GREEN BAY – COVID-19 is not gone, but it ceased to be a factor for the Green Bay Packers’ attendance numbers, and that resulted in a rebound in the team’s financial performance.
The Packers reported a record $579 million in revenue for the 2021-22 fiscal year, which concluded at the end of March. The team reported profit from operations of $77.7 million, also a record.
“I think the storyline this year is return to normalcy,” Packers President and CEO Mark Murphy said Friday. The Packers released their financial results ahead of the annual shareholders meeting, scheduled for 11 am Monday at Lambeau Field.
The NFL’s smallest-market team, and the only one that makes its financial results public, the Packers reported $61.6 million in net income. Total revenue and profit from operations, rather than net income, are the more significant numbers in Packers’ finances because all money, whether profit or not, goes into team operations or the community. Packers stock cannot be traded and does not pay dividends.
OPINION:Tony Boselli takes high road to Hall of Fame after Bruce Smith’s unnecessary barb
The most significant result last year was the increase in local revenue, also a record at $231.7 million, compared to $61.9 million during the 2020-21 year, when fans did not attend regular-season games, or $210.9 million in 2019-20, before COVID.
“The atrium contributed to that,” said Paul Baniel, Packers vice president of finance and administration. “The Packers Pro Shop had its best year.”
Both the Pro Shop and the atrium, which is rented for events such as corporate meetings, conventions and weddings, benefited from pent-up, post-COVID demand, Baniel said.
The Packers throwback jersey introduced last year and Cliff Christl’s comprehensive Packers history series, “The Greatest Story in Sports,” were notable contributors to Pro Shop sales.
Team expenses of $501.3 million was a COVID-influenced record. The NFL and the NFL Players Association agreed two years ago to push off payment of some player benefits so teams could maintain salaries in the midst of lower or non-existent fan attendance at games.
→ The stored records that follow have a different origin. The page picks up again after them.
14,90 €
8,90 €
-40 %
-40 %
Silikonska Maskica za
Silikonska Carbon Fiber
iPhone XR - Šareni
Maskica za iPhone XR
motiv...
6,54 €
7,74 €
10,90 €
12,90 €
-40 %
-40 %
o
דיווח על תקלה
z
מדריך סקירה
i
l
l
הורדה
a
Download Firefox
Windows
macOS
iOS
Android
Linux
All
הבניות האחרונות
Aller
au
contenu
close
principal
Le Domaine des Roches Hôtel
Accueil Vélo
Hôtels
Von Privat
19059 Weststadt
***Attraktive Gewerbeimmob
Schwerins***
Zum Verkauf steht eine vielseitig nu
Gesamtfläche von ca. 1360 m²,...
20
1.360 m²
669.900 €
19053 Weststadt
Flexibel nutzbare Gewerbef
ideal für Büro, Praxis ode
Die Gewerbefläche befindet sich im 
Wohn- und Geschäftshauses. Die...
Those payments came due last year.
“We did end up reworking and renegotiating a lot of player contracts,” Murphy said. “Quite honestly, we did some things we probably would not have done had it not been for the pandemic and the financial situation we saw ourselves in.”
National revenue increased significantly from 2019-20, which the Packers were using for most comparisons, when it was $296 million, and last year, when it was $309.2 million.
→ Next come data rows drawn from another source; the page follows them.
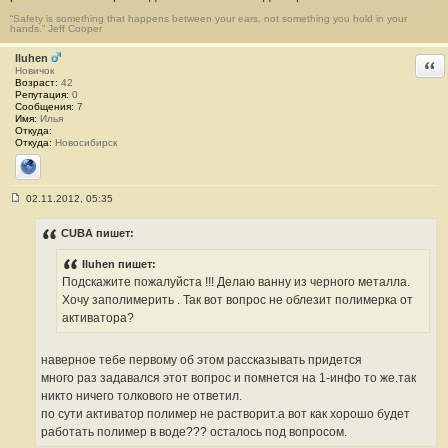
“Safety is something that happens between your ears, not something you hold in your
hands.” Jeff Cooper
Iluhen
Отв
Новичок
Возраст:
42
Репутация:
0
Сообщения:
7
Имя:
Илья
Откуда:
Откуда:
Новосибирск
Сайт
02.11.2012, 05:35
С
о
о
CUBA пишет:
б
щ
Iluhen пишет:
е
н
Подскажите пожалуйста !!! Делаю ванну из черного металла.
и
Хочу заполимерить . Так вот вопрос не облезит полимерка от
е
#
активатора?
2
2
6
наверное тебе первому об этом рассказывать придется
много раз задавался этот вопрос и помнется на 1-инфо то же.так
никто ничего толкового не ответил.
по сути активатор полимер не растворит.а вот как хорошо будет
работать полимер в воде??? осталось под вопросом.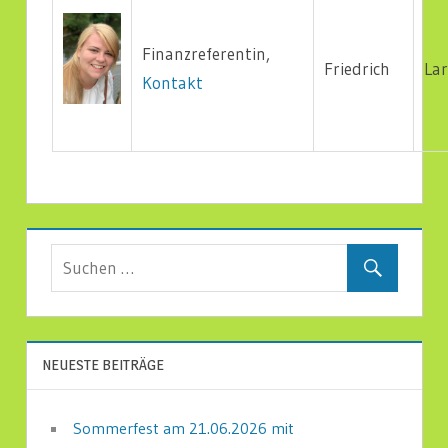
Finanzreferentin,
Friedrich
Lar
Kontakt
NEUESTE BEITRÄGE
Sommerfest am 21.06.2026 mit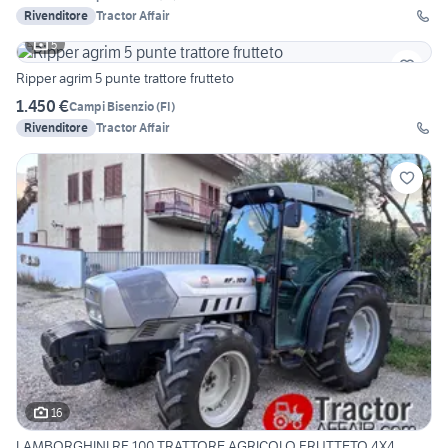
Rivenditore
Tractor Affair
5
Ripper agrim 5 punte trattore frutteto
1.450 €
Campi Bisenzio
(
FI
)
Rivenditore
Tractor Affair
16
LAMBORGHINI RF 100 TRATTORE AGRICOLO FRUTTETO 4X4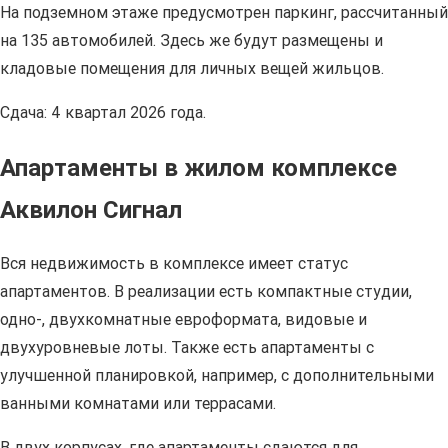
На подземном этаже предусмотрен паркинг, рассчитанный
на 135 автомобилей. Здесь же будут размещены и
кладовые помещения для личных вещей жильцов.
Сдача: 4 квартал 2026 года.
Апартаменты в жилом комплексе
Аквилон Сигнал
Вся недвижимость в комплексе имеет статус
апартаментов. В реализации есть компактные студии,
одно-, двухкомнатные евроформата, видовые и
двухуровневые лоты. Также есть апартаменты с
улучшенной планировкой, например, с дополнительными
ванными комнатами или террасами.
В двух корпусах, где апартаменты сдаются для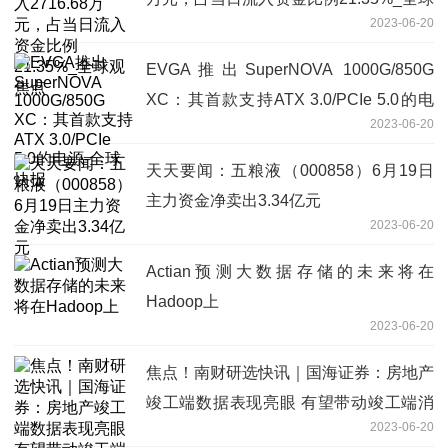
2023-06-20
观焦点
EVGA推出SuperNOVA 1000G/850G
XC：其首款支持ATX 3.0/PCIe 5.0的电
2023-06-20
源-全球快报
天天要闻：五粮液（000858）6月19日
主力资金净卖出3.34亿元
2023-06-20
Actian预测大数据存储的未来将在
Hadoop上
2023-06-20
焦点！南财研选快讯｜国海证券：房地产
竣工端数据表现亮眼 有望带动竣工端消
2023-06-20
费建材产品需求增长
National revenue, which is shared equally by all 32 teams and is funded primarily by television and other media deals, remained relatively intact during the 2020 season because the NFL played and televised all of its games, whether there were fans in the stands or not.
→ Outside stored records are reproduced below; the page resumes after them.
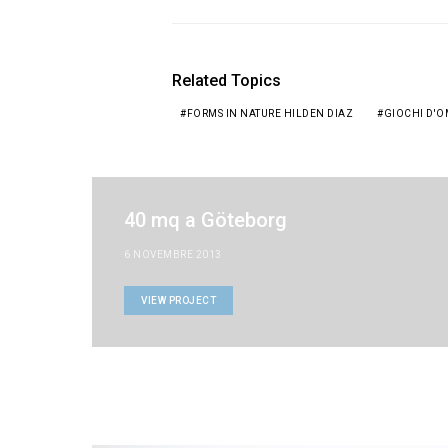
Related Topics
FORMS IN NATURE HILDEN DIAZ
GIOCHI D'
40 mq a Göteborg
6 NOVEMBRE 2013
VIEW PROJECT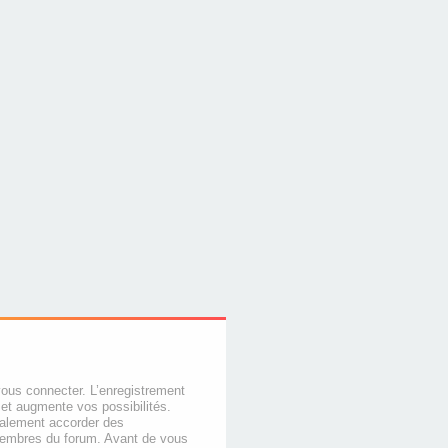
vous connecter. L’enregistrement
et augmente vos possibilités.
galement accorder des
membres du forum. Avant de vous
Murphy attributed the increase in income to a newly introduced 17th regular-season game last year, which increased TV revenue, among other things; an extra primetime playoff game last season; increases in sponsorship revenue, and the annual escalation of television revenue.
National revenue is expected to increase for a dozen more years, which is how long the NFL has signed TV deals.
The Packers’ corporate reserve fund — its savings account — fell from more than $500 million to about $440 million because of the drop in the stock market over the past several months.
The Packers also made a $3 million contribution to the Packers Foundation, that team’s charitable organization which, like the corporate reserve, suffered investment losses. As it happened, the contribution offset those losses, keeping the fund at $46 million.
A stock sale earlier this year added 177,000 shareholders to the Packers ownership roster. The team now has more than 537,000 shareholders.
The money raised in the stock sale, about $66 million, will be used for non-player-related construction projects, such as concession stands renovation and new video scoreboards, scheduled to be installed for the 2023 season.